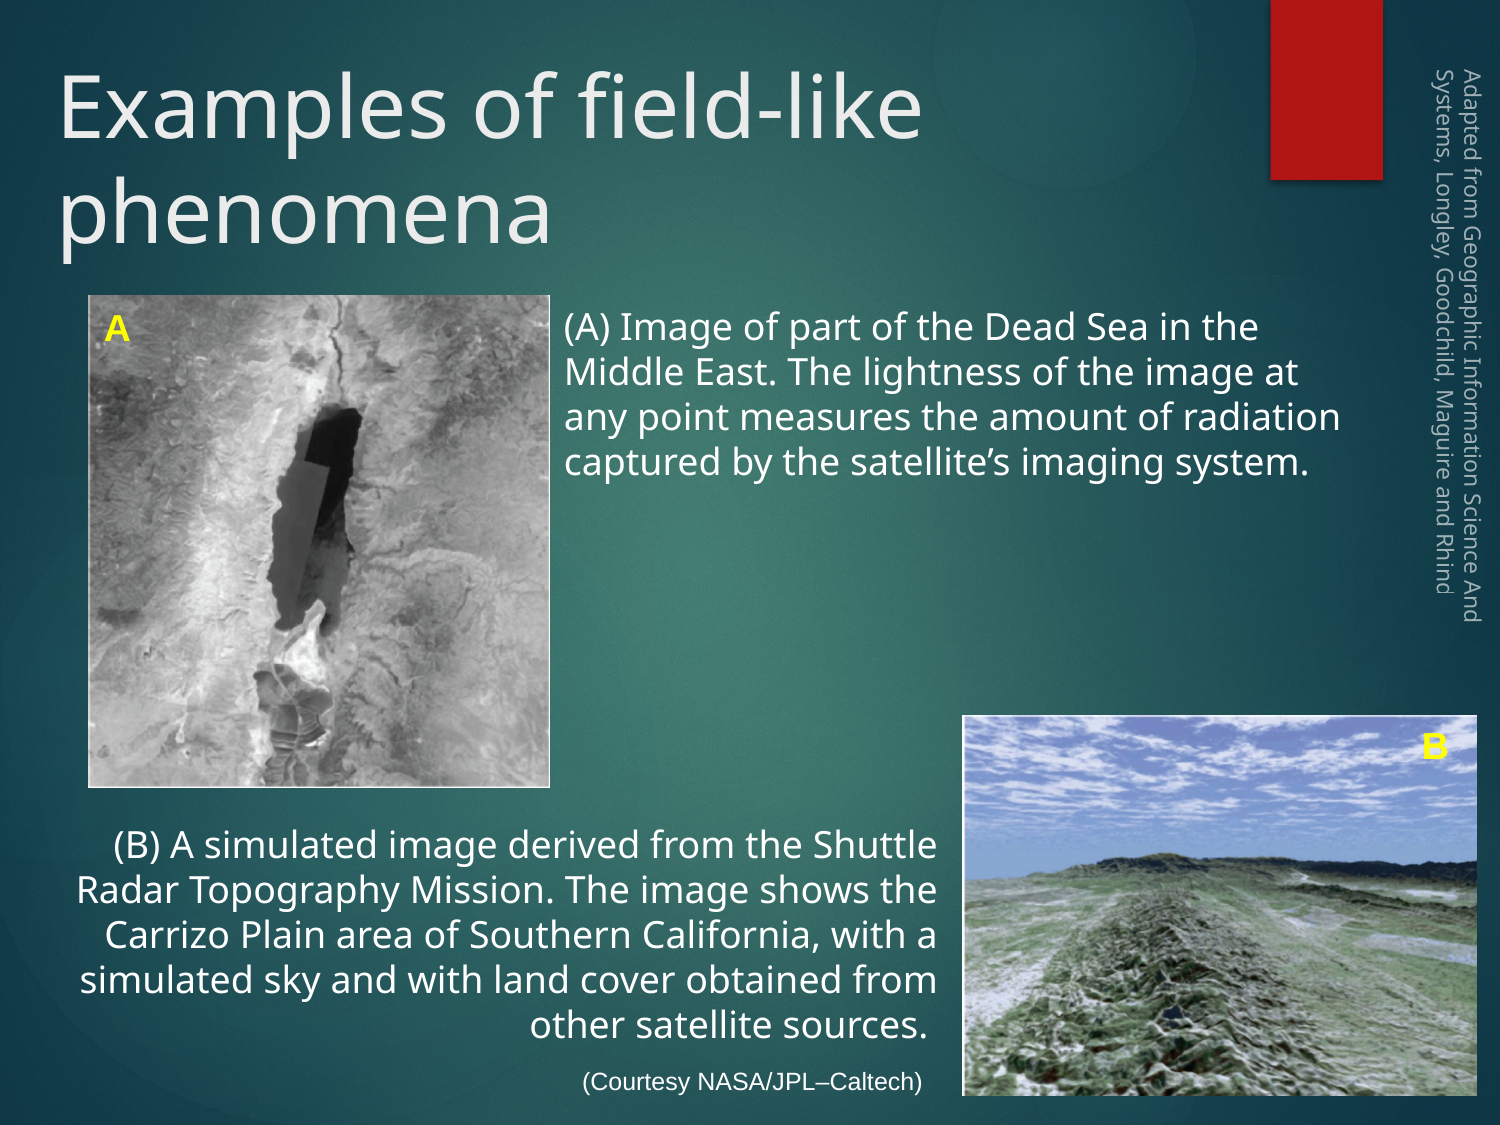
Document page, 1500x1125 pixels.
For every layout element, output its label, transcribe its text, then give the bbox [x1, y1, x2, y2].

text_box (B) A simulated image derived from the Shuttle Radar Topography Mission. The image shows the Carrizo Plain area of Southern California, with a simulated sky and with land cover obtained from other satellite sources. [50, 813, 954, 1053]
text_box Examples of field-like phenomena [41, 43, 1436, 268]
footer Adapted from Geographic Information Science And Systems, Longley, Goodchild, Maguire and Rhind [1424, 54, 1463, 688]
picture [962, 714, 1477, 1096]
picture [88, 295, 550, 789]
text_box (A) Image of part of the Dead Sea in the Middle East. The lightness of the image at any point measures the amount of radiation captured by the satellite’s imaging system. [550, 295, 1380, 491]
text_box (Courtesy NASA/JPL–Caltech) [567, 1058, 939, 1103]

» **What is needed**
A verbatim copy of all the records, minus the pictures, is the expected answer.

» **Problem solution**
Document page, 1500x1125 pixels.
For every layout element, output its label, transcribe its text, then give the bbox [x1, y1, x2, y2].

text_box (B) A simulated image derived from the Shuttle Radar Topography Mission. The image shows the Carrizo Plain area of Southern California, with a simulated sky and with land cover obtained from other satellite sources. [50, 813, 954, 1053]
text_box Examples of field-like phenomena [41, 43, 1436, 268]
footer Adapted from Geographic Information Science And Systems, Longley, Goodchild, Maguire and Rhind [1424, 54, 1463, 688]
picture [962, 714, 1477, 1096]
picture [88, 295, 550, 789]
text_box (A) Image of part of the Dead Sea in the Middle East. The lightness of the image at any point measures the amount of radiation captured by the satellite’s imaging system. [550, 295, 1380, 491]
text_box (Courtesy NASA/JPL–Caltech) [567, 1058, 939, 1103]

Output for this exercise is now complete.